▸ **Task input**
+===+
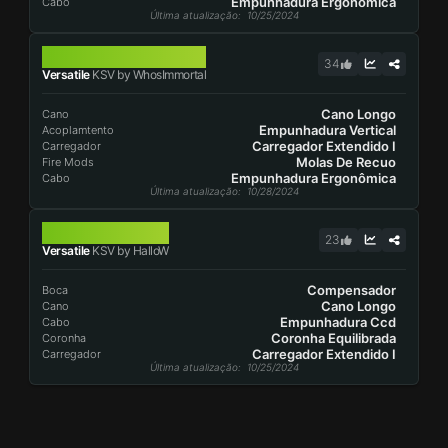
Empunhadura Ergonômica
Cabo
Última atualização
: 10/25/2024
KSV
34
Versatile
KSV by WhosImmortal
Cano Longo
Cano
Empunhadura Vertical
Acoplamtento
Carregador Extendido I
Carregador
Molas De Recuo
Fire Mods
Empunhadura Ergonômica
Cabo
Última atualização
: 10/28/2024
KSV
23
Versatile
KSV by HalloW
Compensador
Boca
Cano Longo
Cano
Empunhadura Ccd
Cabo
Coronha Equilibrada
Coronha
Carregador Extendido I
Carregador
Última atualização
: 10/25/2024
+===+
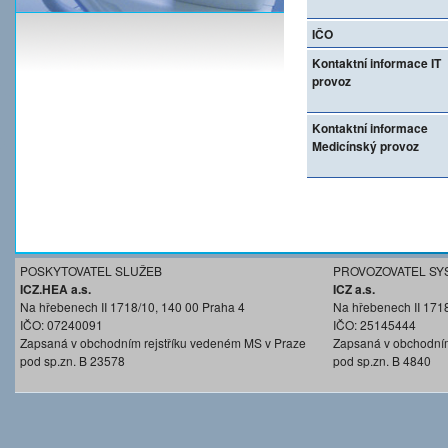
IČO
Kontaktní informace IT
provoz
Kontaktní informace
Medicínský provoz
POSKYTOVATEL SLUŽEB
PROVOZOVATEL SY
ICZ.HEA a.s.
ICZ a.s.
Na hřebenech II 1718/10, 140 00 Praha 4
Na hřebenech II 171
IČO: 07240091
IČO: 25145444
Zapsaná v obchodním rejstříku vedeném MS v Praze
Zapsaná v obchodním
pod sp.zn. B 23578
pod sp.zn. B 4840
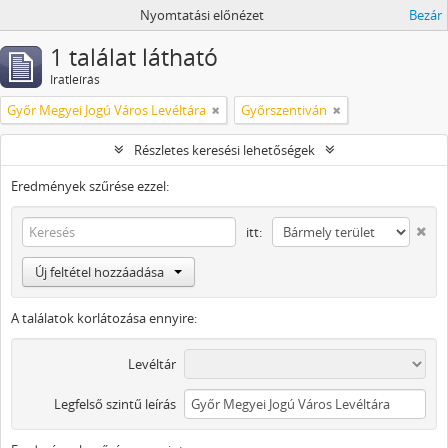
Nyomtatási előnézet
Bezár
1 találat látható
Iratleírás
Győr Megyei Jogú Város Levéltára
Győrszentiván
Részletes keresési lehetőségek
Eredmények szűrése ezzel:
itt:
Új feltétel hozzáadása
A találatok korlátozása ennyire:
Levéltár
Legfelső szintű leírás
+===+
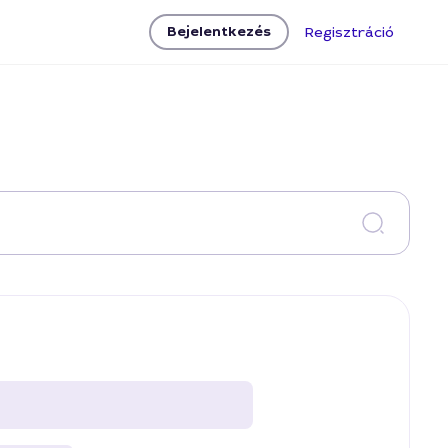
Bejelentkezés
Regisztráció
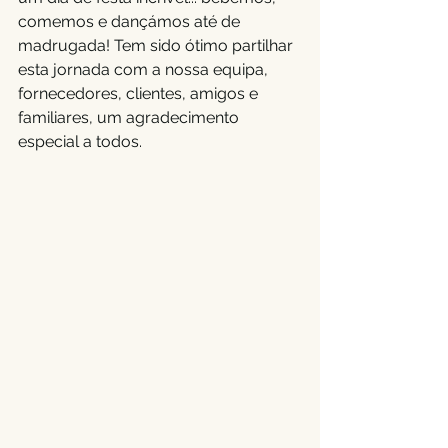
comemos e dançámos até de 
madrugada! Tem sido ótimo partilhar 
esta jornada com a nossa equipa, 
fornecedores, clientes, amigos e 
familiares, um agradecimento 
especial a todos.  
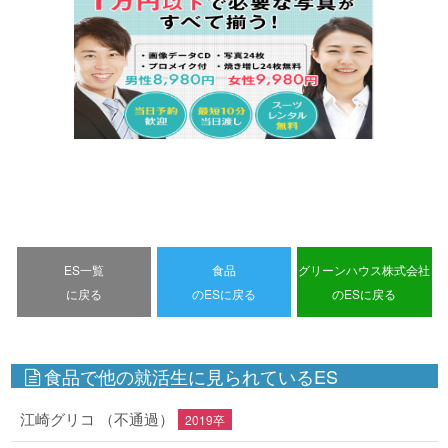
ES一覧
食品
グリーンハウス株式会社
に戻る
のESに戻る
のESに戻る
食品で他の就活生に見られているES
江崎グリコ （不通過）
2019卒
+===+
▸ **Your task**
Could you reproduce only the lines starting with the line with "Nyomtatási előnézet" and going on through the line with "Legfelső szintű leírás", swapping "Bezár" for "Bezárás" and leaving everything else unchanged?

▸ **Solution to this problem**
Nyomtatási előnézet
Bezárás
1 találat látható
Iratleírás
Győr Megyei Jogú Város Levéltára
Győrszentiván
Részletes keresési lehetőségek
Eredmények szűrése ezzel:
itt:
Új feltétel hozzáadása
A találatok korlátozása ennyire:
Levéltár
Legfelső szintű leírás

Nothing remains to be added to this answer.